Der Kolomanistein am Stefansdom wurde von unzähligen Pilgern berührt

Erkennbar waren die Pilger an besonderen Zeichen, beispielsweise der Pilgermuschel der Jakobspilger, die am Hut getragen wurde. Dieses gewährte besonderen rechtlichen Schutz und öffnete Tür und Tor, denn schon die einem Pilger gewährte Gastfreundschaft galt als gottgefälliges Werk. Städte wie Wien beschränkten allerdings das maximale Aufenthaltsrecht der Pilger innerhalb der Stadtgrenzen auf drei Tage, da sich nicht alle durch Frömmigkeit auszeichneten, sondern auch etliche »Pülcher« darunter waren.
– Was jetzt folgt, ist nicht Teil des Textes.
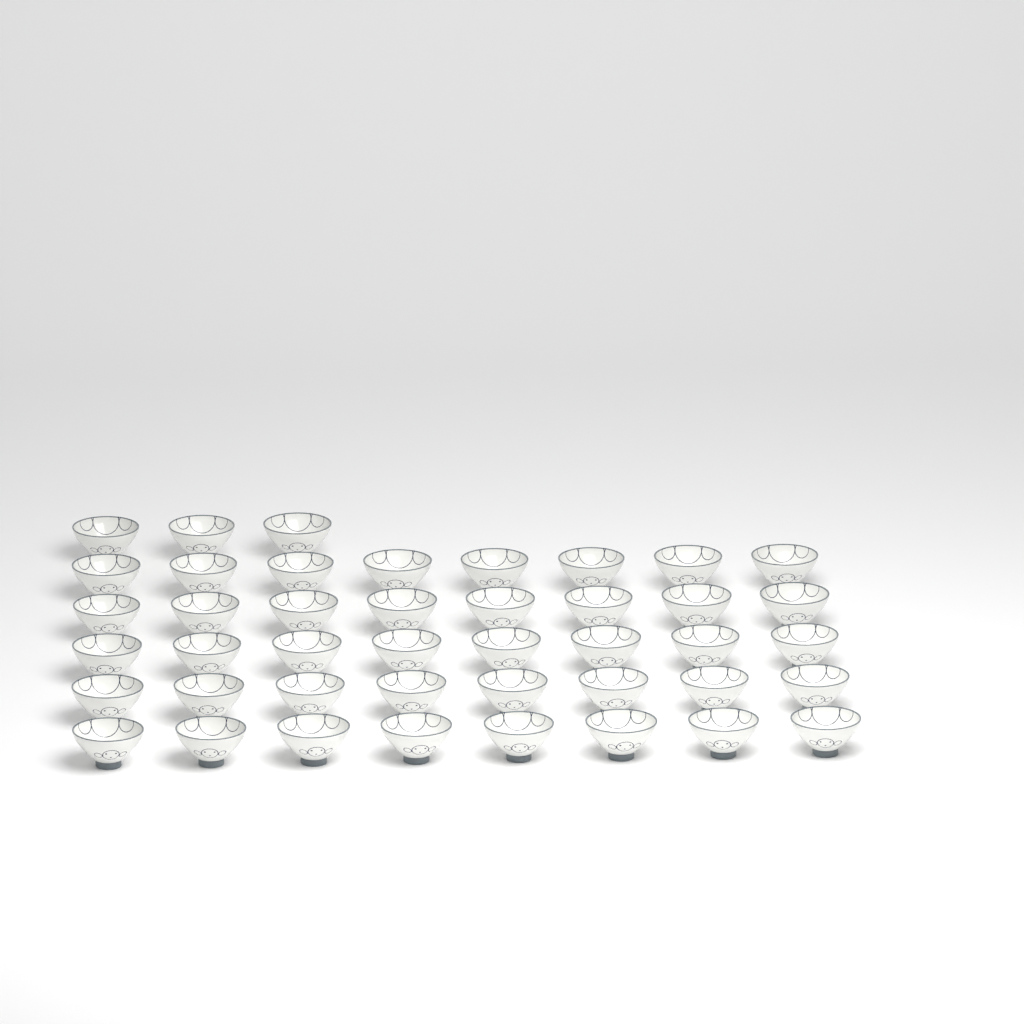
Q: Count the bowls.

Die Tracht10 des Pilgers war solide und wetterfest. Er trug ein paar feste Halbschuhe oder Stiefel, die auch nach langem Gebrauch nicht unbrauchbar werden durften, nach Möglichkeit nahm er noch ein Reservepaar mit. Das Wams war an der Hose befestigt, darüber wurde ein einfacher, meist knielanger tunikaähnlicher Schlupfrock getragen, der mit einem Gürtel zusammengehalten wurde. Ein langer, warmer Mantel aus wasserfestem Loden war wichtig, denn er schützte den Pilger nicht nur vor Kälte und Nässe, sondern diente auch als Decke für die Nacht. Der Hut mit weiter Krempe, auf der das Pilgerabzeichen angebracht war, schützte vor Regen. Der Brotbeutel aus Leder für den Reiseproviant mit Teller, Messer und Trinkbecher wurde mit einem Riemen über der Schulter in Höhe der Taille getragen, dazu kam die Wasserflasche, oft eine Kürbisflasche, und der Pilgerstab aus Holz, möglichst mit einem Haken an seinem Ende. An diesen konnte man Mantel und Flasche hängen, um die Last besser zu verteilen. Natürlich diente er auch als Stütze in unwegsamem Gelände und konnte zum Herunterschlagen von Äpfeln, Birnen und Nüssen oder als Waffe gegen wilde Tiere oder Räuber verwendet werden.